Hari ini, saya, yang lagi pengen bermalas ria dan mengumpulkan nyawa akibat 4 hari terakhir dikejar deadline “tugas” dadakan, baru saja terbangun (lagi) dini hari tadi ketika salah seorang rekan di Indonesia menanyakan kembali mengenai hal ini. Melalui offline messages di jendela kecil IM saya, dia menanyakan, “Apa bedanya virtual assistant dengan virtual worker? Kok tarifnya beda ya?”
Saya tidak cukup pintar untuk membuat suatu definisi. Dalam benak saya, virtual worker, atau kadang disebut juga sebagai remote worker, secara gamblang dapat diartikan sebagai mereka yang bekerja di luar batas-batas kerja ruang dan waktu. Mereka bisa dimana saja dan kapan saja melakukan pekerjaan yang sedang dibebankan kepada mereka.

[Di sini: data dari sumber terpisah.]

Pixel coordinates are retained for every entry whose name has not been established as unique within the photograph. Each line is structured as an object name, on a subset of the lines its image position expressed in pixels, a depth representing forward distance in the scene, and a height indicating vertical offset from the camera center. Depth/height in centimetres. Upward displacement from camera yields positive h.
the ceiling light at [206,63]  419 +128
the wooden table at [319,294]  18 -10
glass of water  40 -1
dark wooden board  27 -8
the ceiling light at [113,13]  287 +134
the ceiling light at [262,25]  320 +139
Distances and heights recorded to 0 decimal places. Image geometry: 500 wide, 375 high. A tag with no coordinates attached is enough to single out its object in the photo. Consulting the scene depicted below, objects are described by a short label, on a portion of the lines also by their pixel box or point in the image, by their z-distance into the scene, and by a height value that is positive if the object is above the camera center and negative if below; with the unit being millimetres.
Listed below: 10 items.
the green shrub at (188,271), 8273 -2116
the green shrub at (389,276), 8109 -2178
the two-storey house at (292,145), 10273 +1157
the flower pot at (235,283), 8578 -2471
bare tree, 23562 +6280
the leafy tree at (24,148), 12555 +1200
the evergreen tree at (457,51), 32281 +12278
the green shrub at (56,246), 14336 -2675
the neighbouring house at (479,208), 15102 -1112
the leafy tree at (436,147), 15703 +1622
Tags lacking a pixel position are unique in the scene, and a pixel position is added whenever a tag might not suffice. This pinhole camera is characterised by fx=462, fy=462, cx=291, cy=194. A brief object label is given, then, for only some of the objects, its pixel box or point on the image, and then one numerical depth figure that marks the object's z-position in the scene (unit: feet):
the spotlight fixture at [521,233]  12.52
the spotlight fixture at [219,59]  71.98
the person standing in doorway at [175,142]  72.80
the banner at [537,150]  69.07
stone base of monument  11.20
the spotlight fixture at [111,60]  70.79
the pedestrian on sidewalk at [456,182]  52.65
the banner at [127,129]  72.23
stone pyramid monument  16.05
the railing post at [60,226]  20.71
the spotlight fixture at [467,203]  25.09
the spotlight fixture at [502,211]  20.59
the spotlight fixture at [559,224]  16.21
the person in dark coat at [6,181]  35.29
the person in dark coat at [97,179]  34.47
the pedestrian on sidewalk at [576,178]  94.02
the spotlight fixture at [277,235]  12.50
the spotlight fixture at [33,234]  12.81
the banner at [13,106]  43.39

Salah satu karaketristik yang utama dari virtual worker adalah mereka biasanya bernaung di satu atau lebih perusahaan yang memasarkan jasa mereka. Para virtual worker ini (biasanya) juga tidak perlu memasarkan jasa maupun kemampuan yang mereka miliki secara langsung. Perusahaan dimana mereka bernaung inilah yang melakukannya dengan sedikit imbalan tentunya. Dan ini (biasanya pula) dipotong dari tiap project yang didapatkan. Saya rasa, banyak sudah perusahaan dari India yang menawarkan jasa semacam ini. Dan akhir-akhir ini banyak perusahaan dari Philipina juga mengikutinya.
Di sisi lain, virtual assistant adalah mereka yang bekerja secara individu (secara virtual). Mereka ini adalah self-employed, sebagai pemilik usaha sekaligus juga pekerja. Sebagai pemilik usaha, mereka bertanggung jawab terhadap semua operasional yang ada termasuk dari sisi pemasaran, project management sampai dengan finansial. Sebagai pekerja, mereka adalah individu yang memang harus menyelesaikan pekerjaan yang menjadi tanggung jawab mereka.

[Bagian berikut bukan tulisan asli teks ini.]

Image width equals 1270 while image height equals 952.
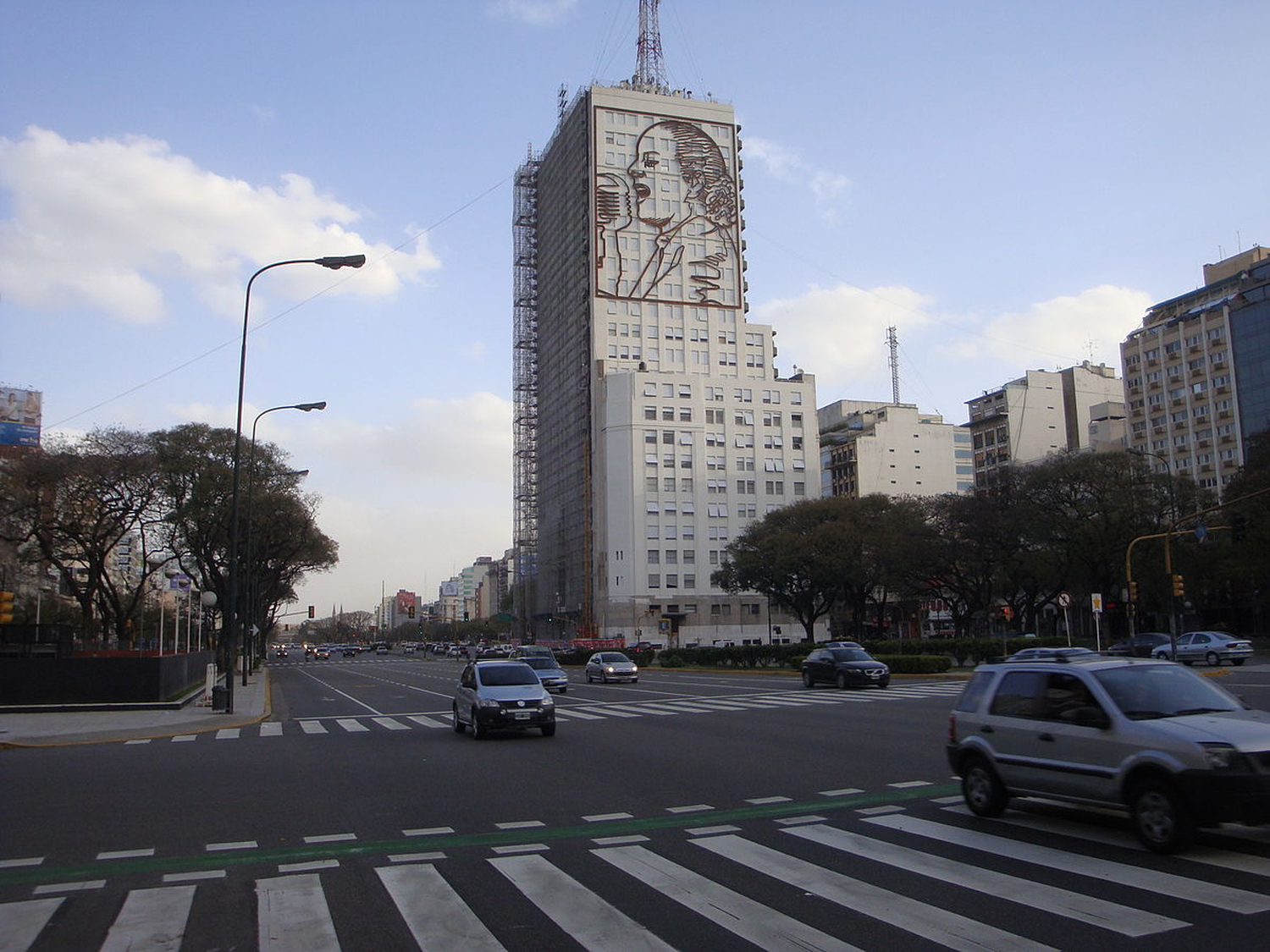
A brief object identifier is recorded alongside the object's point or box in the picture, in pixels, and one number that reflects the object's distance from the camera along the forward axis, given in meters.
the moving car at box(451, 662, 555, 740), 19.30
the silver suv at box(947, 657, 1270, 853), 7.71
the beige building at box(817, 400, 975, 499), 135.75
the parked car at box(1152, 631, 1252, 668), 39.59
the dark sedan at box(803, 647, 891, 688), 32.25
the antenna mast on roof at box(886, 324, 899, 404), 156.62
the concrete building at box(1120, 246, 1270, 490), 89.81
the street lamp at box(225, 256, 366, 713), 27.94
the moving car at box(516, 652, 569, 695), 34.94
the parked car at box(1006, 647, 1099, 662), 23.53
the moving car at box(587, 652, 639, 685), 42.72
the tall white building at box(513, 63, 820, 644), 99.31
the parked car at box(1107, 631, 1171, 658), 41.12
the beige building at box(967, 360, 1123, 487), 130.88
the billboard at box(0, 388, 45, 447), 71.61
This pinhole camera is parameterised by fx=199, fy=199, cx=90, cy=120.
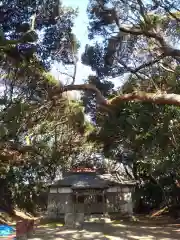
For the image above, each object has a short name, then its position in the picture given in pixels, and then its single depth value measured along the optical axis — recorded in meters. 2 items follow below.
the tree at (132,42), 6.30
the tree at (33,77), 6.49
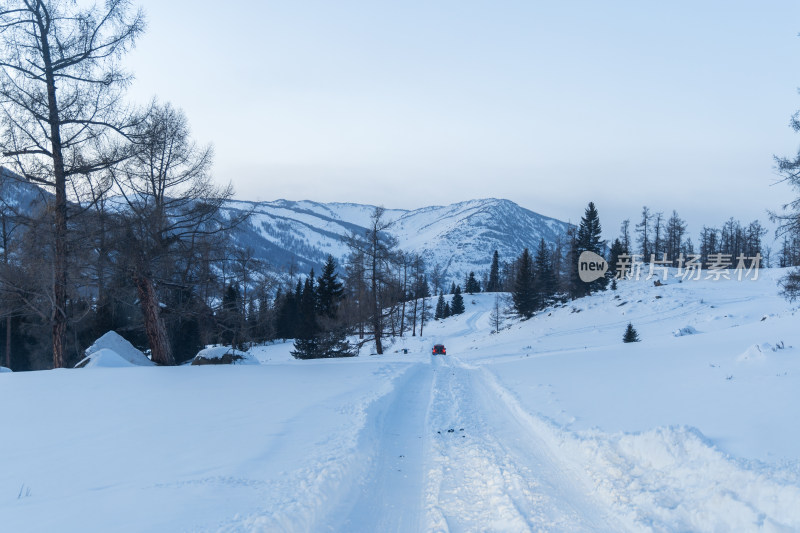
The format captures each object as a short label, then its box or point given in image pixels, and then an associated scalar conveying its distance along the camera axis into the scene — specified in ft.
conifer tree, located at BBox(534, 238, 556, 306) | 186.60
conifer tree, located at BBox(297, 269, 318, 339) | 104.28
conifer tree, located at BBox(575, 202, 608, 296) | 176.86
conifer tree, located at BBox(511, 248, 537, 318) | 175.64
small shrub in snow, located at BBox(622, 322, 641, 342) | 86.06
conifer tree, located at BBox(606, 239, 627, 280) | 194.29
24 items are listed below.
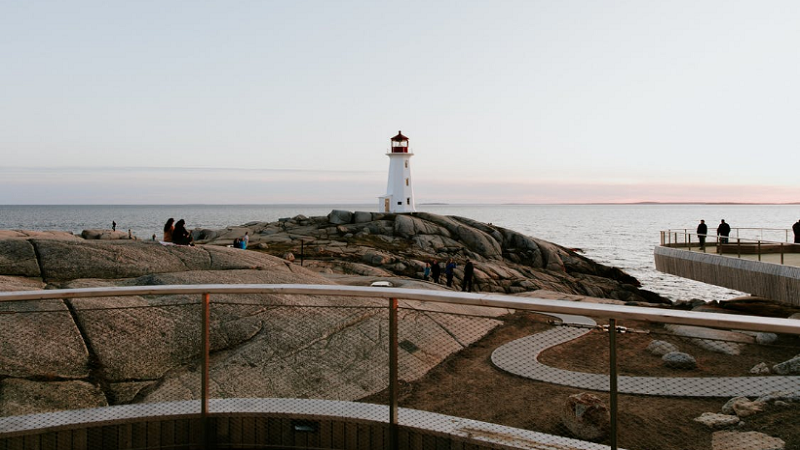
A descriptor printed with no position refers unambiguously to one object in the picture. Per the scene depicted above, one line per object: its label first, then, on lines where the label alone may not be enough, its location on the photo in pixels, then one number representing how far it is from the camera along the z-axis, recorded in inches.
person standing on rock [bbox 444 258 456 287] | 1326.6
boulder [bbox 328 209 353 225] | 2074.6
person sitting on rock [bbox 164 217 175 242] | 716.7
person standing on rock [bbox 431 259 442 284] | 1349.7
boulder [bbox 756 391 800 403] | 128.3
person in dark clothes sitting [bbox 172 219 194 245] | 717.2
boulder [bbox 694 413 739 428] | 135.3
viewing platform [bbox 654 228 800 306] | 757.3
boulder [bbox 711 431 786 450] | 126.6
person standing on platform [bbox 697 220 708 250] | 1135.7
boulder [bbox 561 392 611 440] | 145.5
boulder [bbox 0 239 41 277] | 494.9
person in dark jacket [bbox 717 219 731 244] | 1080.2
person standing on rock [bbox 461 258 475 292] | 1242.6
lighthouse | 2731.3
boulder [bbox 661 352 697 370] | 148.6
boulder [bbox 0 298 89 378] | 206.4
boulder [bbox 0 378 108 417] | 175.9
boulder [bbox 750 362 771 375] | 133.2
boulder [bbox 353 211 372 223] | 2090.2
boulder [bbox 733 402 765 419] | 133.6
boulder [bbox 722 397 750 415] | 137.3
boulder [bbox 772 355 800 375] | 126.6
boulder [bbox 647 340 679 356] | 142.9
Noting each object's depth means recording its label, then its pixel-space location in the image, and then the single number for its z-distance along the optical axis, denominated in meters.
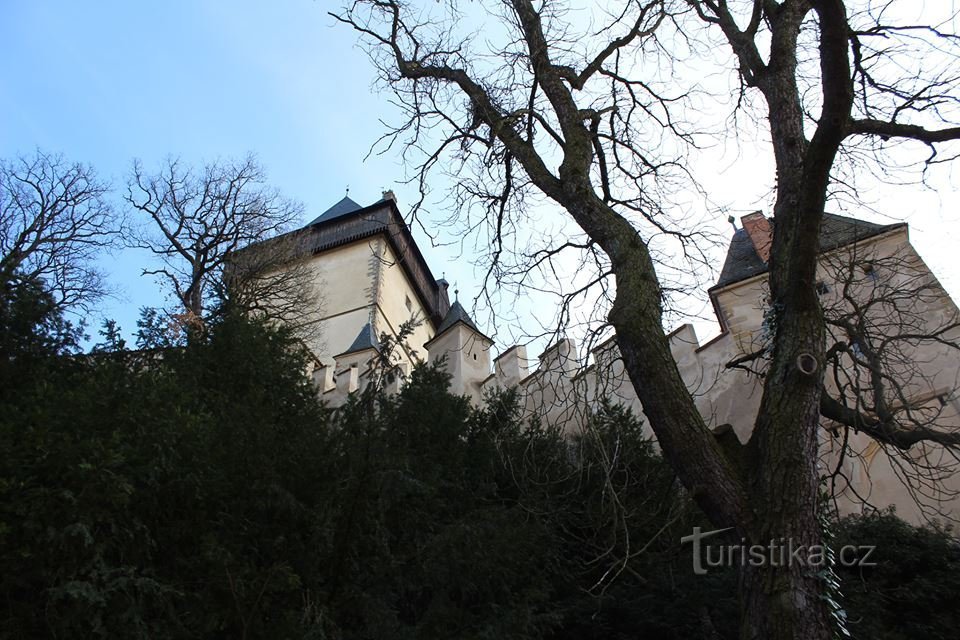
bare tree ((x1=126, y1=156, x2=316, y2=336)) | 15.35
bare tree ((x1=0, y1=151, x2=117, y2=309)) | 14.44
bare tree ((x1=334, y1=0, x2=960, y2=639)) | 2.96
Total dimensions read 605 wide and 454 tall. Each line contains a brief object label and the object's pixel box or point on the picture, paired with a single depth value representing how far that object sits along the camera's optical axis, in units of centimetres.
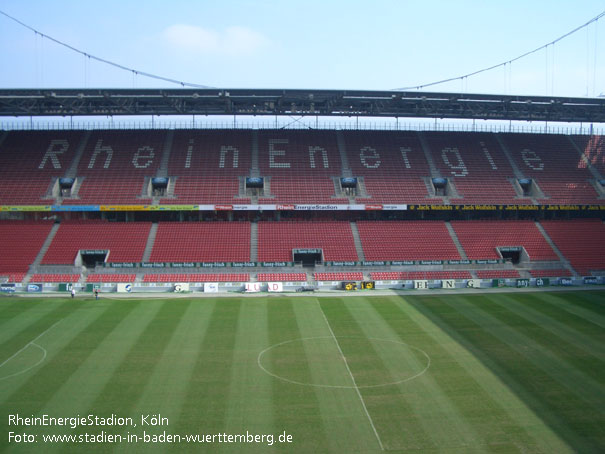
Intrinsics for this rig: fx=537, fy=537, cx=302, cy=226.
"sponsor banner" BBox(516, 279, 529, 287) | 4688
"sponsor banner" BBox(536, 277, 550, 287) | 4719
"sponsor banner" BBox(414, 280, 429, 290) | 4616
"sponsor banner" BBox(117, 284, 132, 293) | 4491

Dari keterangan diatas, masih ada pertanyaan tersisa. Sama-sama virtual, apa bedanya?
Ya.. walau ada perbedaan di sisi self-employed dan non-self-employed, secara pekerjaan, bisa dikata bahwa baik virtual worker maupun virtual assistant memiliki ruang kerja yang sama, bekerja secara virtual. Masalahnya adalah virtual worker sering menyebut dirinya sebagai virtual assistant. Di lain pihak, virtual assistant (sering) tidak mau menyebut dirinya sebagai virtual worker.
Kenapa bisa begitu?
Virtual assistant (biasanya) memiliki tarif yang lebih tinggi dibanding dengan para virtual worker. Mereka ini biasanya sudah memiliki jam terbang (profesionalisme) yang sudah lumayan tinggi dan bukan anak kemaren sore yang baru masuk ke dunia profesionalisme yang ditekuninya, apapun itu. Hal ini tentunya bukan berarti bahwa virtual worker itu tidak berpengalaman lho ya? ..

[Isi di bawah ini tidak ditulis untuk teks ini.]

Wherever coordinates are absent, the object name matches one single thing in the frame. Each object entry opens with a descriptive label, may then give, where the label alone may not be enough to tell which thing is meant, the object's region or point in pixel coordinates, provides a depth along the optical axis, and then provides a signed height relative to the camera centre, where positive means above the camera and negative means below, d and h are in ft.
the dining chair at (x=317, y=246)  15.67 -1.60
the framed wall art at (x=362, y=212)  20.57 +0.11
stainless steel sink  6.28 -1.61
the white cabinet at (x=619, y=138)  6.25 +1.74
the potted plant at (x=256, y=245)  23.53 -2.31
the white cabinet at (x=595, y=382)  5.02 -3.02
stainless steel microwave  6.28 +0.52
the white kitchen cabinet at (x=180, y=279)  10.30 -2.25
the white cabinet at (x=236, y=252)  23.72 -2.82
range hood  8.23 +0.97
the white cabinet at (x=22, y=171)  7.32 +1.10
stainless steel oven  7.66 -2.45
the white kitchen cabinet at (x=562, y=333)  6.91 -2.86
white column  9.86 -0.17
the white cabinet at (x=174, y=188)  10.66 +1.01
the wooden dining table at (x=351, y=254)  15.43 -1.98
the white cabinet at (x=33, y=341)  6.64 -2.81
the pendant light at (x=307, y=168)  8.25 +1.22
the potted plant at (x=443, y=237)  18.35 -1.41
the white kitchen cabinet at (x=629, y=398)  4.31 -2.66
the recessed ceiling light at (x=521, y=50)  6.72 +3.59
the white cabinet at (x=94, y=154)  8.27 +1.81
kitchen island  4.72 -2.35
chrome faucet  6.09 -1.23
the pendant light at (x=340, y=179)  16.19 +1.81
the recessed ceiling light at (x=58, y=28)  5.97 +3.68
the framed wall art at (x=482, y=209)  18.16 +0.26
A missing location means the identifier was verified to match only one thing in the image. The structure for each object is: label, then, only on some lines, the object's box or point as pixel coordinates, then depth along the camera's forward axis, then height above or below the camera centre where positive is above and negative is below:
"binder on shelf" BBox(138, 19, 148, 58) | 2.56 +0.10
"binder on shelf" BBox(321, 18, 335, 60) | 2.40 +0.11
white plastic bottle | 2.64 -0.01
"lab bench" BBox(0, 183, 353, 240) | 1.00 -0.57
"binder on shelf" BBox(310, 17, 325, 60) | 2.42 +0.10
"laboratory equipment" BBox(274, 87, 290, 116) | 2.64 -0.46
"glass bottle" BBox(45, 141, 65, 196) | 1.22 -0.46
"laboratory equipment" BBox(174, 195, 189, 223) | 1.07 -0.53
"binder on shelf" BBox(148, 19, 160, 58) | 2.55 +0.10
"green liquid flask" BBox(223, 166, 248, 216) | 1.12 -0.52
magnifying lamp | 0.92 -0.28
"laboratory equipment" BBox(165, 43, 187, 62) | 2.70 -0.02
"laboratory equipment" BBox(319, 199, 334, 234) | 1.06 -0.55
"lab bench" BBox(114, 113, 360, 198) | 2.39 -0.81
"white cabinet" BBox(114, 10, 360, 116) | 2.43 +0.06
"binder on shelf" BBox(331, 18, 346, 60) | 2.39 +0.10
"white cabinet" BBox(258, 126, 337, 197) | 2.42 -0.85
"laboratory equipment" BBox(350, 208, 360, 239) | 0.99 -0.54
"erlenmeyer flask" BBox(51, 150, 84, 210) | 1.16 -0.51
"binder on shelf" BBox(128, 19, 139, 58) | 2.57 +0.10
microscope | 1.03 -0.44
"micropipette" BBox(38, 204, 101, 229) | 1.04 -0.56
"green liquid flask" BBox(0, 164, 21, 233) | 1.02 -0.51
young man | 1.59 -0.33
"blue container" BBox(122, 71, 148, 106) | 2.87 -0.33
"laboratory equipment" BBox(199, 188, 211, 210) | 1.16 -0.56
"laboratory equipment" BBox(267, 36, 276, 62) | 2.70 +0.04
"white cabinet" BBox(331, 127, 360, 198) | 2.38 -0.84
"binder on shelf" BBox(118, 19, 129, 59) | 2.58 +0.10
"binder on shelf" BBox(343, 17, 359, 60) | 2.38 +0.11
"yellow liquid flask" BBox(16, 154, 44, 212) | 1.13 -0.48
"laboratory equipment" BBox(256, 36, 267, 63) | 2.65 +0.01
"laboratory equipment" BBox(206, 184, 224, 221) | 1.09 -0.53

Bagi virtual assistant, pengakuan dengan menyebut dirinya sebagai virtual worker sama saja dengan “menurunkan derajat” dari apa yang sedang digelutinya. Selain itu, emblem virtual assistant bagi mereka bisa berarti lebih. Jaminan dari kualitas hasil kerja yang lebih bagus dan selesai sesuai dengan deadline yang diberikan, misalnya.
O ya.. satu lagi, virtual assistant ini dalam melakukan pekerjaanya adalah seperti bagian yang tidak terpisahkan dengan bisnis yang dilakukan oleh perusahaan yang memperkerjakannya. Walau mereka bukan karyawan secara langsung, mereka biasanya memiliki visi untuk turut mensukseskan tujuan bisnis yang ingin dicapai oleh perusahaan yang bersangkutan. Bukan seperti beli putus atau hire by project seperti yang biasa dilakukan dengan virtual worker.